#### Records provided ####
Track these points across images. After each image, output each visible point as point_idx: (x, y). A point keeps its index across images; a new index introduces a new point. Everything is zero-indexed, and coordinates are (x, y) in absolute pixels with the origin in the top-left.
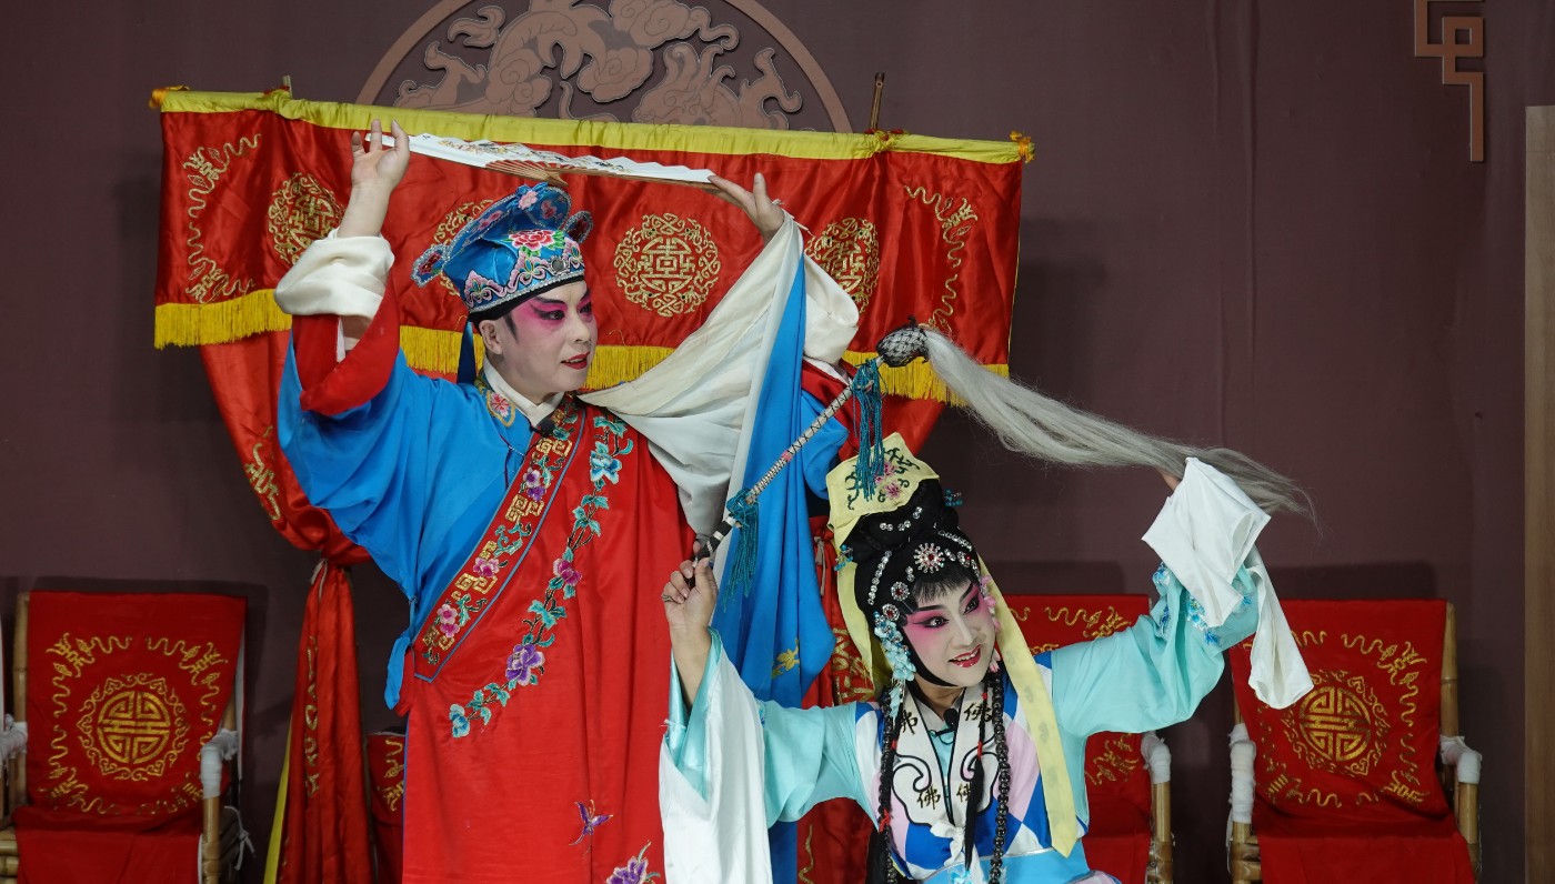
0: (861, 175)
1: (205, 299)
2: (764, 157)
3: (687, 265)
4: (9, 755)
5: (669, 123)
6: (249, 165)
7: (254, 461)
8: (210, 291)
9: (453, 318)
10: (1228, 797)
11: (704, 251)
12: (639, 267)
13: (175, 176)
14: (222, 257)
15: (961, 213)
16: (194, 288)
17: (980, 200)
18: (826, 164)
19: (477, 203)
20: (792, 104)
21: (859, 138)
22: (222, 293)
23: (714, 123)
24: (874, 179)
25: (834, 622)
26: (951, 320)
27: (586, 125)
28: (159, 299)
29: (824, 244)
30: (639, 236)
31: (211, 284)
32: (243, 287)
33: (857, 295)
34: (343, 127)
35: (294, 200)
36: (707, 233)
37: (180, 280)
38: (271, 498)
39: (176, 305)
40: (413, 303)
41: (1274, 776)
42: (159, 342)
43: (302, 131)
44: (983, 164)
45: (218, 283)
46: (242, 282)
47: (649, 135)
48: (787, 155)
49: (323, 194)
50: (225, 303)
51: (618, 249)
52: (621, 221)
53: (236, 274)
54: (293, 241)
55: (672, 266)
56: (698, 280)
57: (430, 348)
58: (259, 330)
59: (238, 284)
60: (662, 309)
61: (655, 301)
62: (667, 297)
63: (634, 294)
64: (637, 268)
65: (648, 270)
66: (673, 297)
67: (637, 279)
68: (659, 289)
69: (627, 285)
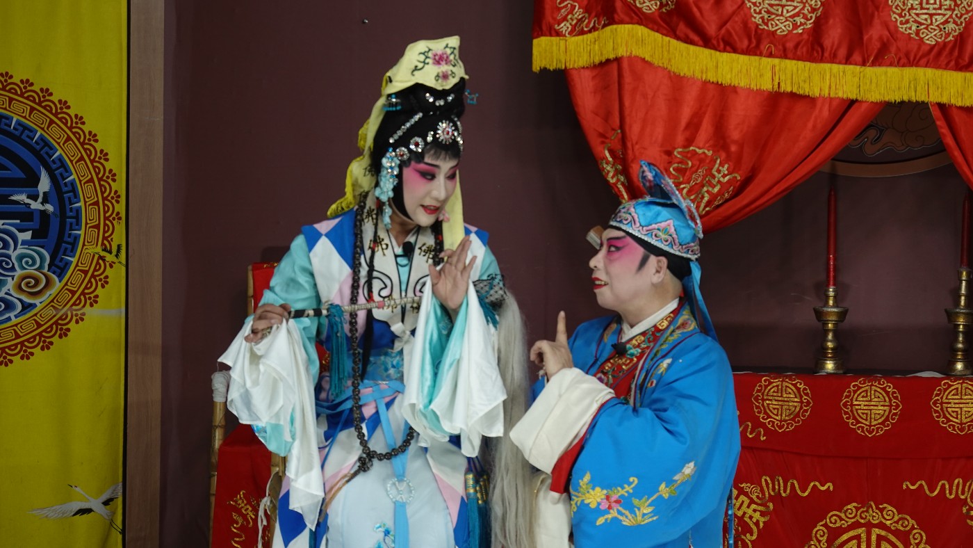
1: (570, 33)
7: (607, 158)
8: (574, 27)
9: (762, 47)
12: (909, 5)
14: (583, 1)
16: (562, 25)
22: (583, 28)
28: (536, 34)
31: (575, 22)
32: (599, 24)
37: (551, 20)
38: (620, 186)
39: (549, 38)
40: (731, 35)
42: (537, 64)
45: (580, 21)
46: (598, 19)
50: (585, 36)
53: (594, 14)
55: (935, 3)
57: (744, 71)
58: (612, 56)
59: (595, 21)
60: (927, 38)
61: (921, 31)
62: (932, 29)
63: (905, 26)
64: (907, 5)
65: (916, 7)
66: (936, 28)
67: (907, 14)
68: (925, 22)
69: (899, 19)
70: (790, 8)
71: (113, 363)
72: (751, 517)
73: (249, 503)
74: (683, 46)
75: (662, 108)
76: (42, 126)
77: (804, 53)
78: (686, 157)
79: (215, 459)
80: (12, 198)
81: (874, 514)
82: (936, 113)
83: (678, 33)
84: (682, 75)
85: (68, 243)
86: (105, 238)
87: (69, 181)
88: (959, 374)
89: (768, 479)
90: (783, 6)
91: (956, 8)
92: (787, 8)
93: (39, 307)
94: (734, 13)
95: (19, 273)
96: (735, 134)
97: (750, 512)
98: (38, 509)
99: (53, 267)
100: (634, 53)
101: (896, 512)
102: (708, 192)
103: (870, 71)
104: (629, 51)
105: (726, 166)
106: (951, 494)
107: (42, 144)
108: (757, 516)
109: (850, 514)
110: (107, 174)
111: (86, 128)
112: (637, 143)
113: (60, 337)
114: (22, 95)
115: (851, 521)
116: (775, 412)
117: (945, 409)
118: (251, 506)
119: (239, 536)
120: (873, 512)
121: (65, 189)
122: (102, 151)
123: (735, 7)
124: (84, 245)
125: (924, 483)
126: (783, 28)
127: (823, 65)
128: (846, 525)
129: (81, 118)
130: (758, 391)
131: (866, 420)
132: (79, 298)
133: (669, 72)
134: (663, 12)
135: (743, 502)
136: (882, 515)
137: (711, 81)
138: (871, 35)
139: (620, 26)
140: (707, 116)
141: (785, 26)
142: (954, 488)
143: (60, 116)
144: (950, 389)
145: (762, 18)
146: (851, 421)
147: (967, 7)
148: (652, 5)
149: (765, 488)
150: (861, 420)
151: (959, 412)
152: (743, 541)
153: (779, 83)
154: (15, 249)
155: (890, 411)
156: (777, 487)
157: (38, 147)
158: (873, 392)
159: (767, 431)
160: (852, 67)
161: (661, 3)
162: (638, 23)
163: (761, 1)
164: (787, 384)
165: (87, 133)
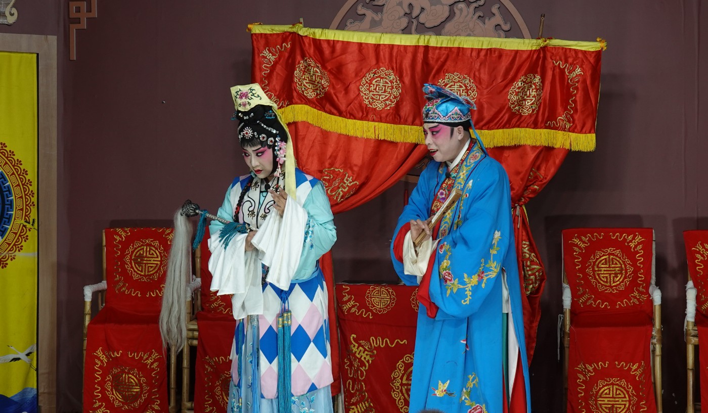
0: (535, 56)
2: (495, 49)
3: (464, 94)
4: (194, 291)
5: (456, 36)
6: (287, 55)
9: (369, 116)
10: (685, 311)
11: (471, 88)
13: (257, 60)
14: (276, 92)
15: (576, 72)
17: (584, 66)
18: (521, 52)
19: (378, 69)
20: (506, 27)
21: (534, 41)
23: (475, 35)
24: (540, 58)
25: (524, 239)
26: (572, 116)
27: (422, 37)
29: (520, 85)
30: (444, 82)
32: (285, 104)
33: (533, 106)
34: (324, 39)
35: (305, 69)
36: (472, 81)
40: (353, 110)
41: (704, 302)
43: (308, 40)
44: (585, 51)
46: (285, 101)
47: (448, 41)
48: (505, 48)
49: (316, 66)
52: (437, 76)
53: (282, 99)
54: (304, 85)
57: (360, 128)
58: (292, 121)
59: (283, 103)
70: (384, 96)
71: (30, 282)
72: (365, 358)
73: (104, 354)
74: (328, 115)
75: (317, 147)
77: (391, 120)
78: (330, 173)
79: (85, 331)
83: (326, 109)
84: (328, 131)
85: (6, 218)
86: (26, 216)
87: (7, 186)
89: (374, 338)
90: (380, 95)
92: (382, 96)
94: (354, 99)
96: (356, 162)
97: (364, 355)
100: (304, 120)
102: (342, 191)
104: (300, 118)
105: (351, 178)
108: (368, 358)
110: (27, 182)
111: (16, 158)
113: (3, 267)
116: (377, 304)
118: (106, 355)
119: (99, 372)
121: (4, 190)
122: (24, 170)
123: (355, 95)
124: (15, 219)
126: (380, 106)
127: (400, 126)
129: (13, 152)
130: (368, 293)
132: (12, 247)
133: (321, 129)
134: (318, 98)
135: (361, 350)
137: (343, 134)
139: (295, 105)
140: (341, 152)
143: (1, 151)
145: (369, 101)
146: (416, 308)
147: (473, 96)
148: (312, 94)
149: (372, 344)
152: (361, 371)
153: (378, 135)
156: (378, 342)
159: (373, 314)
160: (415, 127)
161: (317, 94)
162: (305, 104)
163: (368, 92)
164: (383, 290)
165: (16, 161)
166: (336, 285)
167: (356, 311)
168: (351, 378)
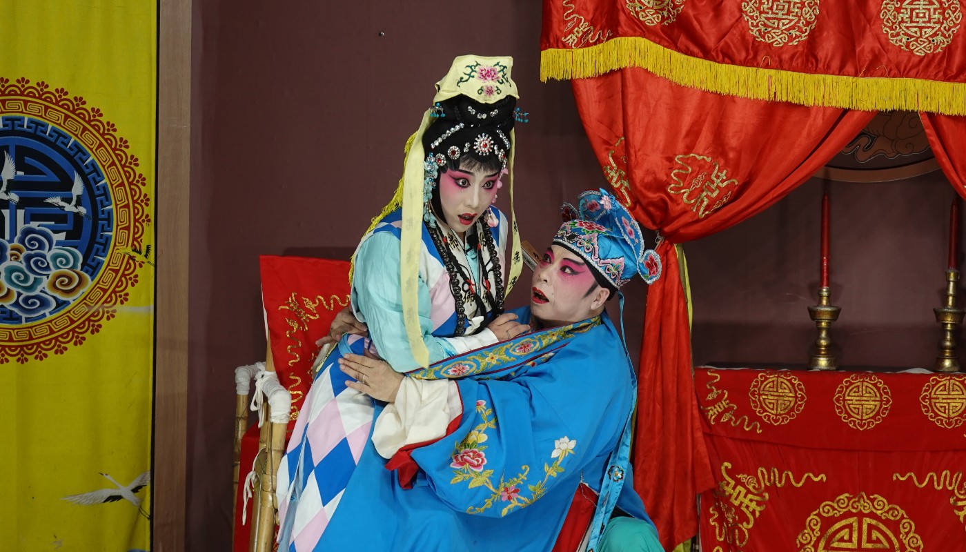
1: (577, 45)
3: (937, 16)
7: (611, 164)
8: (580, 39)
9: (759, 58)
11: (950, 5)
12: (900, 18)
14: (588, 14)
16: (568, 37)
22: (588, 40)
28: (544, 46)
31: (581, 34)
32: (604, 36)
37: (559, 33)
38: (623, 191)
39: (555, 50)
40: (729, 46)
42: (544, 78)
45: (586, 33)
46: (603, 32)
50: (590, 48)
51: (884, 6)
53: (598, 27)
54: (640, 2)
55: (924, 17)
56: (945, 28)
57: (742, 81)
58: (615, 68)
59: (599, 36)
60: (917, 49)
61: (911, 43)
62: (921, 41)
63: (896, 38)
64: (898, 19)
65: (906, 20)
66: (925, 40)
67: (898, 28)
68: (915, 35)
69: (890, 32)
70: (787, 21)
71: (143, 358)
72: (747, 507)
74: (684, 56)
75: (663, 115)
76: (76, 133)
77: (799, 65)
78: (687, 163)
79: (238, 449)
80: (48, 201)
81: (866, 504)
82: (925, 121)
83: (679, 45)
84: (683, 85)
85: (100, 244)
86: (134, 239)
87: (102, 185)
88: (946, 370)
89: (764, 470)
90: (779, 20)
91: (945, 21)
92: (783, 21)
93: (73, 304)
94: (732, 26)
95: (53, 272)
96: (733, 142)
97: (746, 501)
98: (71, 496)
99: (86, 267)
100: (637, 65)
101: (886, 503)
102: (707, 196)
103: (862, 81)
104: (632, 62)
105: (725, 172)
106: (939, 485)
107: (76, 150)
108: (753, 505)
109: (842, 504)
110: (137, 178)
111: (118, 135)
112: (639, 151)
113: (92, 332)
114: (57, 104)
115: (842, 511)
116: (771, 406)
117: (933, 404)
120: (865, 502)
121: (97, 193)
122: (132, 157)
123: (734, 20)
124: (115, 245)
125: (913, 474)
126: (779, 40)
127: (816, 76)
128: (838, 514)
129: (113, 125)
130: (755, 386)
131: (858, 414)
132: (110, 296)
133: (671, 82)
134: (665, 25)
135: (740, 492)
136: (873, 505)
137: (711, 91)
138: (864, 46)
139: (623, 38)
140: (706, 125)
141: (781, 39)
142: (942, 479)
143: (93, 123)
144: (938, 385)
145: (759, 31)
146: (843, 415)
147: (954, 20)
148: (654, 18)
149: (761, 479)
150: (853, 414)
151: (947, 407)
152: (740, 530)
153: (775, 93)
154: (50, 249)
155: (881, 406)
156: (772, 478)
157: (72, 153)
158: (864, 387)
159: (763, 425)
160: (844, 77)
161: (663, 17)
162: (640, 36)
163: (758, 14)
164: (782, 380)
165: (118, 140)
166: (695, 369)
167: (731, 419)
168: (720, 544)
####
* _Task brief_
Instructions for the copy: start at the first entry, stop after the line containing "0: (861, 175)", keep every line exact, and drop the pictures.

* _Result of the task_
Track these points across images. After each image, output each visible point as point_idx: (x, y). A point keeps its index across images; a new index introduces a new point. Everything is zero-indexed, and coordinates are (x, y) in absolute pixels with the origin in the top-left.
0: (861, 175)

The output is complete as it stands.